* **Task prompt**:
The line containing "cosas que nunca har" marks the end: write out exactly every line from the first line of the data below through that line, and only those.
*** Opening Information provided ***
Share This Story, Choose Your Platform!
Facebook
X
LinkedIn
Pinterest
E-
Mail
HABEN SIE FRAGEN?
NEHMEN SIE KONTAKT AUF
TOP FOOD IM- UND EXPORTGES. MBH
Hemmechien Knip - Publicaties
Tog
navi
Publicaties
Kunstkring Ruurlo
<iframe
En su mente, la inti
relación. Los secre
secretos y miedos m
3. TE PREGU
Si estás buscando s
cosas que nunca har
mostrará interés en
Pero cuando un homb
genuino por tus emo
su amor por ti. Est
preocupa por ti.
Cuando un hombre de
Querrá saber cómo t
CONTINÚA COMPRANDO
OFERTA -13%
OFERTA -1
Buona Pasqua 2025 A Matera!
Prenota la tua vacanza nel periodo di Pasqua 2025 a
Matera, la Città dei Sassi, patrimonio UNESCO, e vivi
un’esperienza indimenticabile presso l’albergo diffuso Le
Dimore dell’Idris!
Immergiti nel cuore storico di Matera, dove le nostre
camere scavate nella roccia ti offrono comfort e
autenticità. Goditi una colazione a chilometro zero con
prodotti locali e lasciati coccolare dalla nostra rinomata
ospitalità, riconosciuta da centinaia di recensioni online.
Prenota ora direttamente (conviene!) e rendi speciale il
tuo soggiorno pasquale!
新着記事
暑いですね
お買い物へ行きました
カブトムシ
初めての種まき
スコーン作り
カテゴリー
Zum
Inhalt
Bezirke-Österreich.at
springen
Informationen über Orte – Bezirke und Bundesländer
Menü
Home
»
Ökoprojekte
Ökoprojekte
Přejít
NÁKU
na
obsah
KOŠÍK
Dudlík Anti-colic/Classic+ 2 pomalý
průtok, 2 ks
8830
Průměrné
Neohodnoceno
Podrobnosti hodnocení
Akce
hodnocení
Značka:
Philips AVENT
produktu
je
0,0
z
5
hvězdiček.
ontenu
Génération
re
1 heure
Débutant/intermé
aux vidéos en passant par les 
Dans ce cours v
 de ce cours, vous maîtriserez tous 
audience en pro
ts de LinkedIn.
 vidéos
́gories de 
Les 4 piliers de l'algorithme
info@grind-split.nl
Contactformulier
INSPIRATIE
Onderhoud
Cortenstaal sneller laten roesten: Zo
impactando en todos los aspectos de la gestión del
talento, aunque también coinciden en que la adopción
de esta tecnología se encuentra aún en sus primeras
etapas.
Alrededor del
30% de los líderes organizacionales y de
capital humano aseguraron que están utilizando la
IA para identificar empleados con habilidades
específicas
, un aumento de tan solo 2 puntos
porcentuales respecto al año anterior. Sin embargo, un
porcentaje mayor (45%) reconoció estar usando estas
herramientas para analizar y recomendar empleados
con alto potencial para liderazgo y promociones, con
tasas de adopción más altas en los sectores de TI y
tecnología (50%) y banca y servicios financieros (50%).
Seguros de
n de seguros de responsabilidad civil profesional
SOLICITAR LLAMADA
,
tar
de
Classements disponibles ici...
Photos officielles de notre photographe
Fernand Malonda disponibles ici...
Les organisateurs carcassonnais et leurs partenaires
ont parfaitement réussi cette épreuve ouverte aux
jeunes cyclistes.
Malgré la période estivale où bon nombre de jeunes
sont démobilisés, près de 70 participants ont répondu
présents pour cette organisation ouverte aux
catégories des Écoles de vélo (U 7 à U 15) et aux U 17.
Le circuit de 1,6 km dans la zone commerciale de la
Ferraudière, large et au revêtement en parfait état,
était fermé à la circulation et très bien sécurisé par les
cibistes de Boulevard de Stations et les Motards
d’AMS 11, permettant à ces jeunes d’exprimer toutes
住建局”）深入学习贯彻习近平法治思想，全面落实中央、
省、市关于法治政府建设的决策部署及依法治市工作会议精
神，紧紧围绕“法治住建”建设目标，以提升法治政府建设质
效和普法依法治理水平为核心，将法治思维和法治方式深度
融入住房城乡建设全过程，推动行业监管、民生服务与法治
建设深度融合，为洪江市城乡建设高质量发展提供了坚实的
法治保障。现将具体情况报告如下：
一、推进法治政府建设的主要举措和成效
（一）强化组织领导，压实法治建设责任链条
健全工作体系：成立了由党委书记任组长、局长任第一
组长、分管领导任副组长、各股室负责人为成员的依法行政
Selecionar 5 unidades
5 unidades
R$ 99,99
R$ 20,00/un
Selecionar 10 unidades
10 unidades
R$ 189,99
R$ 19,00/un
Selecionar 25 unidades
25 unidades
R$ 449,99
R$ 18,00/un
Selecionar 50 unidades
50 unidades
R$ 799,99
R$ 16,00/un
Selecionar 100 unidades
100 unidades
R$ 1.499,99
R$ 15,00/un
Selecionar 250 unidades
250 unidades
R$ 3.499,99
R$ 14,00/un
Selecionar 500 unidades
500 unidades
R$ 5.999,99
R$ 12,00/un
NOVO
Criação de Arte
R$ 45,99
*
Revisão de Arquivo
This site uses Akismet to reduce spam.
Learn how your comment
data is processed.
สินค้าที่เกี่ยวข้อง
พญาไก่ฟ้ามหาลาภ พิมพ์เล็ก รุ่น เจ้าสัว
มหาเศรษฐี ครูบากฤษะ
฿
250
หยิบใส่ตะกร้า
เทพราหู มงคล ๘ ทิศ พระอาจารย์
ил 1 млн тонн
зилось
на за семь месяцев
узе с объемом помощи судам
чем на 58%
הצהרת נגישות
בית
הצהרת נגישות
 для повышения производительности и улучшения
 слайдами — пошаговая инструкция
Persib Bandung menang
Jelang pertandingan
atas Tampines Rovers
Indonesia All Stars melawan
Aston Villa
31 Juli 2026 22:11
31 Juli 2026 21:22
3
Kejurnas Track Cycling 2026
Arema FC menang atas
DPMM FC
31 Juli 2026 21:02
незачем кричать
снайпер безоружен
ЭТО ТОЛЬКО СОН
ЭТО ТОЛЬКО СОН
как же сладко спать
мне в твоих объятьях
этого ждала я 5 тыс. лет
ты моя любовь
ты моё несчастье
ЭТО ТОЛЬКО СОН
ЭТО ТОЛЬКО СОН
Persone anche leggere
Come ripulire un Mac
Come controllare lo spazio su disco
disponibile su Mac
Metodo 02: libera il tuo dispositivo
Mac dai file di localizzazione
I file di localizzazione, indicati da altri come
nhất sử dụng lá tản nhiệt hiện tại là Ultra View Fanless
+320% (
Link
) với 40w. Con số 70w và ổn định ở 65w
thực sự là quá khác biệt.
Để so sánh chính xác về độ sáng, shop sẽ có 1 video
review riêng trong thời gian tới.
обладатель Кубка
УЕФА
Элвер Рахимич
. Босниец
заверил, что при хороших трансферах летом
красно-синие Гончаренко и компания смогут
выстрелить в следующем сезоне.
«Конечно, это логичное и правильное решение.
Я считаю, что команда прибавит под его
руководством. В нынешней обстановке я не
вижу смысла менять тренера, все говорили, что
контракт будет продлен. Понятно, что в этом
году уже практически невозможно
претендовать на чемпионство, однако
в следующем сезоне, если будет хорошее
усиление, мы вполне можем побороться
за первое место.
*** Closing Information provided ***
* **Answer for the task**:
Share This Story, Choose Your Platform!
Facebook
X
LinkedIn
Pinterest
E-
Mail
HABEN SIE FRAGEN?
NEHMEN SIE KONTAKT AUF
TOP FOOD IM- UND EXPORTGES. MBH
Hemmechien Knip - Publicaties
Tog
navi
Publicaties
Kunstkring Ruurlo
<iframe
En su mente, la inti
relación. Los secre
secretos y miedos m
3. TE PREGU
Si estás buscando s
cosas que nunca har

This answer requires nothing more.